Business mergers and acquisitions invite as much scrutiny and controversy as celebrity weddings. As well they should. Research cited by The Economist magazine asserts that 80% of business marriages fail to generate sustained shareholder value. Every company certainly expects to be in that 20%, but the odds don't favor success. So why do they persist, and do biotech investors face the same equation?

D&D

The two broad types of mergers are 'discretionary' and 'desperate.' In discretionary mergers, a Pepsi buys another consumer food brand, or a Bertelsmann adds a mid-size book publisher. Neither deal is about survival. In the old days, managers could only increase their pay through running larger companies, so they created conglomerates regardless of wisdom. Today, there are stock options and other performance incentives to attract and retain talent at smaller companies, but the management school bias to 'Do Something' persists. In this type of merger, we may not be sure that executives are spending money wisely, but in most cases they aren't betting the company.

Desperation mergers are about survival instead of decline and even bankruptcy. Players in an ailing industry may merge to reduce price competition and prolong life, at least until the antitrust forces intervene. Others may seek better financed partners to bolster product development they can't afford alone. Where buying or being bought is the only route past the graveyard, it's certainly better for employees and their community, but not necessarily for investors. They don't face the Hobson's choice of a 20% chance of success or terminal illness. They can sell their shares, and should—unless they see a bona fide turnaround in progress.

The difference isn't always easy to recognize. Some argue that America Online's buyout of Time Warner (New York; NYSE:TWX) was necessary for both companies' survival. If so, then good for employees, but horrific for investors. The 90% stock price decline post-merger was only somewhat better than a complete loss. Perhaps this was a discretionary merger gone very, very bad.

Biotech is different

For biotechs, mergers and acquisitions are simply facts of life. With product cycles limited by patent term and no benefit from brand name, biotech and all drugmakers must embrace the entire range of alliances, including mergers and acquisitions.

Recent cash hungry times have made this even more essential. At one time, a drugmaker may have sustained growth entirely from in-house R&D, but not for long, and today I can't think of one drug company that's been forever an island, able to burn alone, a gemlike flame. Over 30 years ago, I worked in a drugstore in high school and stocked the shelves with drugs from Hoffman-LaRoche, Ciba-Geigy, Warner-Lambert, Carter-Wallace, and many others that don't exist independently or in the same form today. Most of them were already mergers of other companies.

Required, but effective?

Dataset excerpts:
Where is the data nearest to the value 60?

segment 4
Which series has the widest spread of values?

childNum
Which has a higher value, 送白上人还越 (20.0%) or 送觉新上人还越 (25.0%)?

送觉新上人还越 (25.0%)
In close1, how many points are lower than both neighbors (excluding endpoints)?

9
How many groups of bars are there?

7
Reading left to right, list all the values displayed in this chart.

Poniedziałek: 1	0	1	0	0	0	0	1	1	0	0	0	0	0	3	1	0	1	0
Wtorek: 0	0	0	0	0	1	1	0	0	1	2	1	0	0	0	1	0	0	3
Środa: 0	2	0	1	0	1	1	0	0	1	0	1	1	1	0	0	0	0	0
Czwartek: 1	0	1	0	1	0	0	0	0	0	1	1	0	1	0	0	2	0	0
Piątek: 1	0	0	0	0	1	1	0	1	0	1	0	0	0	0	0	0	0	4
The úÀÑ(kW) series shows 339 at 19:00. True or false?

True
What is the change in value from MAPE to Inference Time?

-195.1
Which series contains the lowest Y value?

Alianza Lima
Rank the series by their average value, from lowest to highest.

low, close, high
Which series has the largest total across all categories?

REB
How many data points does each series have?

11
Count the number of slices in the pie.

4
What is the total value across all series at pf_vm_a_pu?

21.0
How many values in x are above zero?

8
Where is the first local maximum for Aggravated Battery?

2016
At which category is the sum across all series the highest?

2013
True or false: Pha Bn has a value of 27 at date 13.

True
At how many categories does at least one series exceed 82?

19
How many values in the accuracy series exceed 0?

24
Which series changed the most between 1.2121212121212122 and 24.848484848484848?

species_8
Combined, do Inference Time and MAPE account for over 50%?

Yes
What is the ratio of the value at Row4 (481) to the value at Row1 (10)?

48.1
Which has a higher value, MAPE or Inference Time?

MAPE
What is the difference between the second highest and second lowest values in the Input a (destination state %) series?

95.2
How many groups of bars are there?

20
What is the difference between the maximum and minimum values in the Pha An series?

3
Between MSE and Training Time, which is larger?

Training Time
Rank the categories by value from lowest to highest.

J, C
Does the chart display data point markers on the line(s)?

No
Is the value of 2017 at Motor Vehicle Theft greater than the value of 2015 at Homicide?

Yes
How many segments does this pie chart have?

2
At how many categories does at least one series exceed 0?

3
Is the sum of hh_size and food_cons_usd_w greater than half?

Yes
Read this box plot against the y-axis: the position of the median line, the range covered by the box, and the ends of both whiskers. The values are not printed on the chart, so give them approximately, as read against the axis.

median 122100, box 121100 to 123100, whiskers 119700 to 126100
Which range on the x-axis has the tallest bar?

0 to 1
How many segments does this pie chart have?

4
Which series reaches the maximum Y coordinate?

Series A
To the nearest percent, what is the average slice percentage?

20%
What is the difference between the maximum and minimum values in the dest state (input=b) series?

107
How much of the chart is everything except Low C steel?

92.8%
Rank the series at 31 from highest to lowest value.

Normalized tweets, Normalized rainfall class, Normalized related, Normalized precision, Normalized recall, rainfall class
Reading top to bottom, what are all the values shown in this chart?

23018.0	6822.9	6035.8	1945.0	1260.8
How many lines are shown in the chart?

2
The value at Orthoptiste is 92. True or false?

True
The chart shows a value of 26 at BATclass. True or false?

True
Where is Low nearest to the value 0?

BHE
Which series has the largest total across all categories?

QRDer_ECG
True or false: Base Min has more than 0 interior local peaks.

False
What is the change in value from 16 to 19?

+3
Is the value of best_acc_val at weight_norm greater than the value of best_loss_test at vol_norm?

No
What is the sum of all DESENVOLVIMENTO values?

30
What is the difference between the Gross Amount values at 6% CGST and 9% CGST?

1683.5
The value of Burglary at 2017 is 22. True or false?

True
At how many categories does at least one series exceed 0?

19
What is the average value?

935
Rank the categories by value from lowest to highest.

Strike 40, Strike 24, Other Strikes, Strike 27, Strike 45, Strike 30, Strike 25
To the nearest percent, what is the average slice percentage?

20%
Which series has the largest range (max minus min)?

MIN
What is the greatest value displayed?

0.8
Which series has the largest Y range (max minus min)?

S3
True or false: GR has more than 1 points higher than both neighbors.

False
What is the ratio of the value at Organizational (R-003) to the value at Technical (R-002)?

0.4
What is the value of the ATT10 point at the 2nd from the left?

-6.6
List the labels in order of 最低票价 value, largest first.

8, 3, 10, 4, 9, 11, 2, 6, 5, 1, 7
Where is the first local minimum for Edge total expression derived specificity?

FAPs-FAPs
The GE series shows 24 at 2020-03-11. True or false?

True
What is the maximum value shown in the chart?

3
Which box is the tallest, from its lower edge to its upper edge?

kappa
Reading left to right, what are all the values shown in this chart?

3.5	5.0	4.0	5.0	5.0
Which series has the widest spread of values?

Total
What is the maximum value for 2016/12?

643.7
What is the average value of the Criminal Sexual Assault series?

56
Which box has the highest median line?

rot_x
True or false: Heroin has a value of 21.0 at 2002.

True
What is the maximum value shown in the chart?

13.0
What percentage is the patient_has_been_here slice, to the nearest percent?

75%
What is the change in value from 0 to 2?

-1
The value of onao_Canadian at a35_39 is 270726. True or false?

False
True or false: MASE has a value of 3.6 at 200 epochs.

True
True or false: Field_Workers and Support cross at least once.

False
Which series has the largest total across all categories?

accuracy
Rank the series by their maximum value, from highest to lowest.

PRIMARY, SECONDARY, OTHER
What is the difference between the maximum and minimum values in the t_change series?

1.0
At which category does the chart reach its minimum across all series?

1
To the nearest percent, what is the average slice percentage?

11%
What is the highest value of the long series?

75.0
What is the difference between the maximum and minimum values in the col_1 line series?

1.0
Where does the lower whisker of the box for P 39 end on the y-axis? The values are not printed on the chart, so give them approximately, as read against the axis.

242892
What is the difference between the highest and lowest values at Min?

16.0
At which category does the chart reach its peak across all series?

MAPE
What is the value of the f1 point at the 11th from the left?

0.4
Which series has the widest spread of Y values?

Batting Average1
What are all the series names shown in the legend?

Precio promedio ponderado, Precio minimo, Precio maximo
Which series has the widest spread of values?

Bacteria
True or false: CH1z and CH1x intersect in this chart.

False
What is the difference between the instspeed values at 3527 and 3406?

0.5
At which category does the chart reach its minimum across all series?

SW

» WHAT THE EXERCISE ASKS:
Turn the paragraph of the mergers and acquisitions piece that begins "Desperation mergers are about survival" into a short bulleted list that keeps its main facts.

» RESULT OF THIS TASK:
- Desperation mergers are about survival rather than decline or bankruptcy.
- Companies in an ailing industry may merge to reduce price competition and last longer, at least until antitrust forces step in.
- Others may seek better-financed partners to support product development they can't afford alone.
- When buying or being bought is the only way to survive, that's better for employees and their community, but not necessarily for investors.
- Investors don't face a choice between a 20% chance of success and terminal illness. They can sell their shares, and should, unless they see a real turnaround in progress.